Copy each of the following lines word for word, without changing anything.

====== Material shown

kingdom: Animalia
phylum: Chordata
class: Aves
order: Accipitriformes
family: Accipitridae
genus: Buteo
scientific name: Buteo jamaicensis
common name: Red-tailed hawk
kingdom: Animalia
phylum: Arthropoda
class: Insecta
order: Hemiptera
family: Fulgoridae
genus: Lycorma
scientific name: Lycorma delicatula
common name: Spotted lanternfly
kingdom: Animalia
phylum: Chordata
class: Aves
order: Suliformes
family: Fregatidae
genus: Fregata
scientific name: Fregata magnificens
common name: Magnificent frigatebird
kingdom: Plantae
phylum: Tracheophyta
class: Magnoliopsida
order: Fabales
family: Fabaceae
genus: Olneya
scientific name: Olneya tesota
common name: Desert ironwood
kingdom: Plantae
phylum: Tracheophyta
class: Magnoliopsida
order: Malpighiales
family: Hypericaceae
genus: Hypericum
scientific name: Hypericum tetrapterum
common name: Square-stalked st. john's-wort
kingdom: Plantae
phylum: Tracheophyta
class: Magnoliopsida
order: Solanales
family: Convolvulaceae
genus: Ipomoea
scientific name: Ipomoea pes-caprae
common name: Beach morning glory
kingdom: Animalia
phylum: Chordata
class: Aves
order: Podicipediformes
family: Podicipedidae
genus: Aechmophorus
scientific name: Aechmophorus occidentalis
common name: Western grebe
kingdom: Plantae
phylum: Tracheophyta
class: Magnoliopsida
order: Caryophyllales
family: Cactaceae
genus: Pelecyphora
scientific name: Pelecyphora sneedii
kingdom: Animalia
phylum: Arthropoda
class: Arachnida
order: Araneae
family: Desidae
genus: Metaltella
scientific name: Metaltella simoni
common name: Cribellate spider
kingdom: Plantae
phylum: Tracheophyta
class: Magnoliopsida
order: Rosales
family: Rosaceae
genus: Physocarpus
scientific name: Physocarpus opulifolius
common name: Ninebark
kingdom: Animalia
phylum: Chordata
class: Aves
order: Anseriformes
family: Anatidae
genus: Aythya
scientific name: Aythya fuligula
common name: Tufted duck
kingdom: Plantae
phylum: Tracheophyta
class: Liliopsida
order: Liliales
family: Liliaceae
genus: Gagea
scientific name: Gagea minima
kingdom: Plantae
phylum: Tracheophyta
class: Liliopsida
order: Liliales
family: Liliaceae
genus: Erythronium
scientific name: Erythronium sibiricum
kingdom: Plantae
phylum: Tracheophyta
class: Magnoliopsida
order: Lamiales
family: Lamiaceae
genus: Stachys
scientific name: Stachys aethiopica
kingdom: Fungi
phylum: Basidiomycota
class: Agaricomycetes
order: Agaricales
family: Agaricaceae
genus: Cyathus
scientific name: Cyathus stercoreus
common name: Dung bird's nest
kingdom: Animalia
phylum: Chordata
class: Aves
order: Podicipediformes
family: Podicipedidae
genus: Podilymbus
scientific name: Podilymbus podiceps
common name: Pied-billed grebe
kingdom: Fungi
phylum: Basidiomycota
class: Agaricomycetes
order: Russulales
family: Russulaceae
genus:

============

» **Problem solution**
kingdom: Animalia
phylum: Chordata
class: Aves
order: Accipitriformes
family: Accipitridae
genus: Buteo
scientific name: Buteo jamaicensis
common name: Red-tailed hawk
kingdom: Animalia
phylum: Arthropoda
class: Insecta
order: Hemiptera
family: Fulgoridae
genus: Lycorma
scientific name: Lycorma delicatula
common name: Spotted lanternfly
kingdom: Animalia
phylum: Chordata
class: Aves
order: Suliformes
family: Fregatidae
genus: Fregata
scientific name: Fregata magnificens
common name: Magnificent frigatebird
kingdom: Plantae
phylum: Tracheophyta
class: Magnoliopsida
order: Fabales
family: Fabaceae
genus: Olneya
scientific name: Olneya tesota
common name: Desert ironwood
kingdom: Plantae
phylum: Tracheophyta
class: Magnoliopsida
order: Malpighiales
family: Hypericaceae
genus: Hypericum
scientific name: Hypericum tetrapterum
common name: Square-stalked st. john's-wort
kingdom: Plantae
phylum: Tracheophyta
class: Magnoliopsida
order: Solanales
family: Convolvulaceae
genus: Ipomoea
scientific name: Ipomoea pes-caprae
common name: Beach morning glory
kingdom: Animalia
phylum: Chordata
class: Aves
order: Podicipediformes
family: Podicipedidae
genus: Aechmophorus
scientific name: Aechmophorus occidentalis
common name: Western grebe
kingdom: Plantae
phylum: Tracheophyta
class: Magnoliopsida
order: Caryophyllales
family: Cactaceae
genus: Pelecyphora
scientific name: Pelecyphora sneedii
kingdom: Animalia
phylum: Arthropoda
class: Arachnida
order: Araneae
family: Desidae
genus: Metaltella
scientific name: Metaltella simoni
common name: Cribellate spider
kingdom: Plantae
phylum: Tracheophyta
class: Magnoliopsida
order: Rosales
family: Rosaceae
genus: Physocarpus
scientific name: Physocarpus opulifolius
common name: Ninebark
kingdom: Animalia
phylum: Chordata
class: Aves
order: Anseriformes
family: Anatidae
genus: Aythya
scientific name: Aythya fuligula
common name: Tufted duck
kingdom: Plantae
phylum: Tracheophyta
class: Liliopsida
order: Liliales
family: Liliaceae
genus: Gagea
scientific name: Gagea minima
kingdom: Plantae
phylum: Tracheophyta
class: Liliopsida
order: Liliales
family: Liliaceae
genus: Erythronium
scientific name: Erythronium sibiricum
kingdom: Plantae
phylum: Tracheophyta
class: Magnoliopsida
order: Lamiales
family: Lamiaceae
genus: Stachys
scientific name: Stachys aethiopica
kingdom: Fungi
phylum: Basidiomycota
class: Agaricomycetes
order: Agaricales
family: Agaricaceae
genus: Cyathus
scientific name: Cyathus stercoreus
common name: Dung bird's nest
kingdom: Animalia
phylum: Chordata
class: Aves
order: Podicipediformes
family: Podicipedidae
genus: Podilymbus
scientific name: Podilymbus podiceps
common name: Pied-billed grebe
kingdom: Fungi
phylum: Basidiomycota
class: Agaricomycetes
order: Russulales
family: Russulaceae
genus:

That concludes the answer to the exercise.